Euclid's Elements contained methods for finding the common divisor of two numbers. This was an algorithm, a set of rules for finding the solution to a problem (a computer program is a type of algorithm, one translated into a code the computer can understand, usually through a programming language). The term "algorithm" comes from the Latin translation, algorismi, of the name of the Islamic mathematician Muhammed ibn Musa al-Kwarizmi (Persian mathematician, circa 780-850). In the ninth century, he was one of many thinkers who worked in the House of Wisdom in Baghdad and was exposed to translations of Greek works. He wrote two books— The Hindu Calculation, which introduced Hindu notions of arithmetic to the Arab world, and the Book of Restoring and Balancing, which introduced algebra to the West, and from whose title the word "algebra" is derived (from the Arabic al-jabar, restoring).

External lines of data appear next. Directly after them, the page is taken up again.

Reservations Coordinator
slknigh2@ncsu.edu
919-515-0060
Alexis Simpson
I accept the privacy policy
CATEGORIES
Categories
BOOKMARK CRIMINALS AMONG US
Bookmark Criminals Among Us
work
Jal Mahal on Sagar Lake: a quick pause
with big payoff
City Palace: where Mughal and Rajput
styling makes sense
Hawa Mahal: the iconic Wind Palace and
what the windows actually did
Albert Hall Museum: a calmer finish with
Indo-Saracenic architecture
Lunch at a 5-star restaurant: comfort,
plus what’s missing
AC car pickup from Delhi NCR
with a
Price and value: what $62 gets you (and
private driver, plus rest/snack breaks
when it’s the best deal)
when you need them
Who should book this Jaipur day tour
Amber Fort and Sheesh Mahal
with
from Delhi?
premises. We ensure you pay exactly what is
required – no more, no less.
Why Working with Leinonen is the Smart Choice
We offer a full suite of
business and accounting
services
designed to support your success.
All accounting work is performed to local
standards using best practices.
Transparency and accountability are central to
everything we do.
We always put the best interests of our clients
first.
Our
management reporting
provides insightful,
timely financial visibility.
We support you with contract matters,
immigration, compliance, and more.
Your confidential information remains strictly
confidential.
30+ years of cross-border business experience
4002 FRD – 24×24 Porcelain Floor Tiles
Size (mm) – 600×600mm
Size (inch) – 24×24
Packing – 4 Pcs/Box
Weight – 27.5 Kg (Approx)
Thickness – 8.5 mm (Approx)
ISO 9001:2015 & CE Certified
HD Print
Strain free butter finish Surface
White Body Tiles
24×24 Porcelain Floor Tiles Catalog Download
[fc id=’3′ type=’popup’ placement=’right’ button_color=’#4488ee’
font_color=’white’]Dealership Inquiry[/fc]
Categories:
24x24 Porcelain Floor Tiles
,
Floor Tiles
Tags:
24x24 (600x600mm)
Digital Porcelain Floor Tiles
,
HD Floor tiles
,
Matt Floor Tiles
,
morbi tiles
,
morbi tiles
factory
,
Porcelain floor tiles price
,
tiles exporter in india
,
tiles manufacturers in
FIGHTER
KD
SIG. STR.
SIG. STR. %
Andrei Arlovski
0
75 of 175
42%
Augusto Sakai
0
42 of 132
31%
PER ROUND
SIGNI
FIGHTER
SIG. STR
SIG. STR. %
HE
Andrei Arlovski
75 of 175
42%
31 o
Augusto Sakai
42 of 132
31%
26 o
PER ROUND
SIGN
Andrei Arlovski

Wikipedia defines an algorithm as "a finite list of well-defined instructions for accomplishing some task that, given an initial state, will terminate in a defined end-state." This mathematical concept is the basis for modern computer programming.


Punched Cards

To understand the modern digital file, one must accept that the image or sound (and so forth) no longer consists of a physical trace of the object represented; instead, it is a virtual, numerical representation of that object. Following this definition, the first digital image can be traced back to 1801, when Jean-Marie Jacquard (French weaver and inventor, 1752-1834) demonstrated an automated loom whose actions were directed by a program stored on punched cards, a precursor of the computers of the 1960s, which stored their programs on cards of this nature. These cards contained information encoded on them by a series of holes punched in specific locations, like those in the rolls of a player piano. The information on the cards, the presence or absence of a hole in a particular spot, would determine the movements of the loom to weave together the threads, and thus the pattern of the cloth that the loom produced. Jacquard also produced a self-portrait on the loom, encoded on 10,000 cards used to weave the portrait. We can consider this image digital insofar as it represented the image with discrete units, and required the intervention of an interpretive machine—the loom—to create the image from stored data. Charles Babbage (English mathematician and philosopher, 1791-1871) was directly influenced by Jacquard's use of cards, and it is said that he had a portrait of Jacquard hanging on the wall of his office.